== EXCERPTED TEXT ==

One thing which was always been on my mind is when I go out and about, is when I initially connect to a network, Exactly how much data is leaked during the setup time of the VPN on windows?
At the time i was using a script to dial a SSTP VPN connection to my home windows server from my netbook. This script would trigger each time I connected to my university’s WiFi.
There was two problems with this. The first problem was the WiFi was open to all student devices across the whole campus. The WiFi was using a 10.32.0.0/16 subnet. This easily exceeded 500 devices when i checked it with an IP scan of the subnet. The next issue was the WiFi was not secured. Although there was secured staff WiFi and special education logins this was not open to any device and any student.
My current solution of monitoring Windows events for an “on WiFi connect” left me open for more than three different situations. The first most annoying one was windows not correctly logging events. Sometimes on a WiFi connection due to how Windows handles high latency The script will run early which causes it will fail to connect on its first try. This then leads to windows attempting to connect again 30 seconds later.

===
== EXCERPTED DATA ==

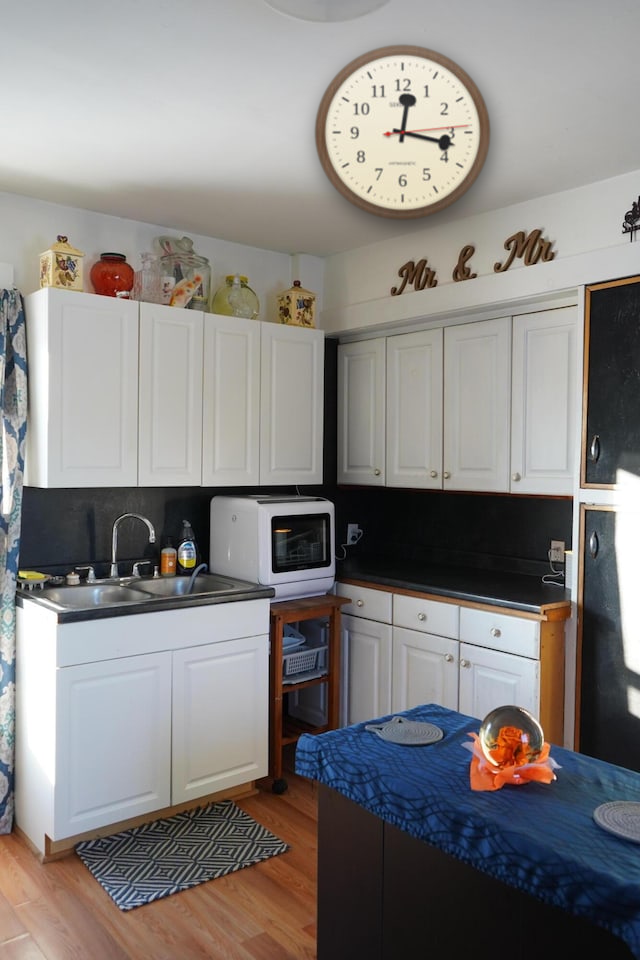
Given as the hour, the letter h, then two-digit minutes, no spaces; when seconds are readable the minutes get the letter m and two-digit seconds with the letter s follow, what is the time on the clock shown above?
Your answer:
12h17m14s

===
== EXCERPTED DATA ==

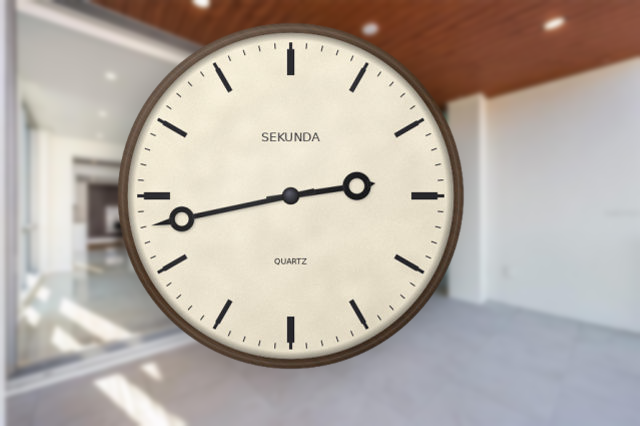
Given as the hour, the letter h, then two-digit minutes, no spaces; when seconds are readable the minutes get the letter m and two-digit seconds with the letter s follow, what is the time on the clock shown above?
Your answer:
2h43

===

PROBLEM DESCRIPTION:
Please print, word for word, everything in the VPN text above from "My current solution" down to "30 seconds later.".

RESULT:
My current solution of monitoring Windows events for an “on WiFi connect” left me open for more than three different situations. The first most annoying one was windows not correctly logging events. Sometimes on a WiFi connection due to how Windows handles high latency The script will run early which causes it will fail to connect on its first try. This then leads to windows attempting to connect again 30 seconds later.